All das wird in einer entsprechenden Software zusammengeführt und muss von den Studierenden nicht nur überwacht, sondern auch verstanden und hinterfragt werden. Weiterhin nutzen wir zusätzliches Equipment wie einen kleinen Unterwasserroboter, einen Magnetometer oder eine Secchi-Disk zur Bestimmung der Wassertrübheit".
Vermessung und Positionsbestimmung bekommt im Zeitalter wachsender Digitalisierung eine immer wichtigere Bedeutung. Mit der Datenerfassung werden dreidimensionale Abbilder der Realität erschaffen, die ganz unterschiedlich genutzt werden können:
"Das spannende ist, dass die Hydrographie stets im Kontext der Interdisziplinarität zu sehen ist, denn sie ist Teil vieler unterschiedlicher Anwendungsfelder. Dabei ist in Abhängigkeit der Anforderungen des jeweiligen Anwendungsfalls die Auswahl der richtigen Sensorik und die Gewährleistung der benötigten Datenqualität ein wichtiger Aspekt.

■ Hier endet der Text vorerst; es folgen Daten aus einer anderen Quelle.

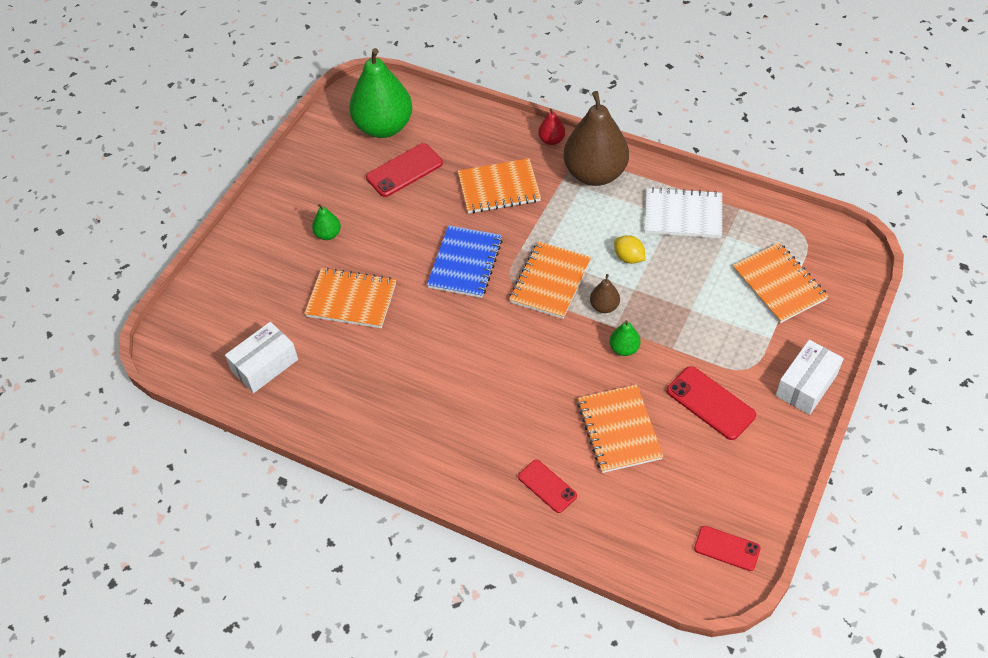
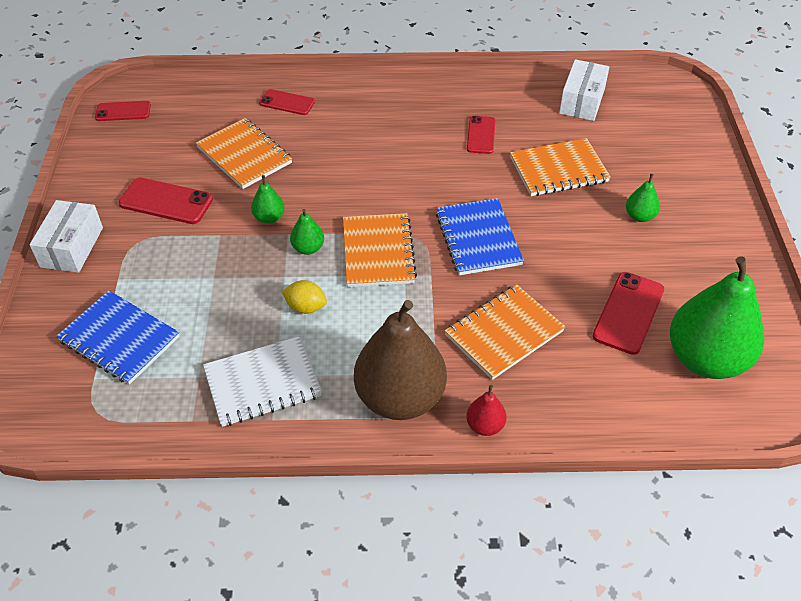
camera: 150 degrees right, 5 degrees down
brown pear [590,274,620,313] -> green pear [290,209,324,255]
orange notebook [733,242,828,323] -> blue notebook [57,291,180,385]
none -> red phone [467,116,495,154]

Hydrographische Daten werden neben der Erzeugung von Seekarten, zur Interpretation von Gewässerbodenstrukturen, bei der Planung und Überwachung von Offshore-Windpark-Anlagen, bei der Verlegung von Meereskabeln, bei der Bauwerksüberwachung oder bei dem Schutz der Meere und Umwelt durch die Kartierung von Habitaten eingesetzt, um nur mal ein paar Beispiele zu nennen.
Die Hydrographie trägt somit auch dazu bei, ein besseres Verständnis für die natürlichen Prozesse und Abläufe auf unserem Planeten zu entwickeln".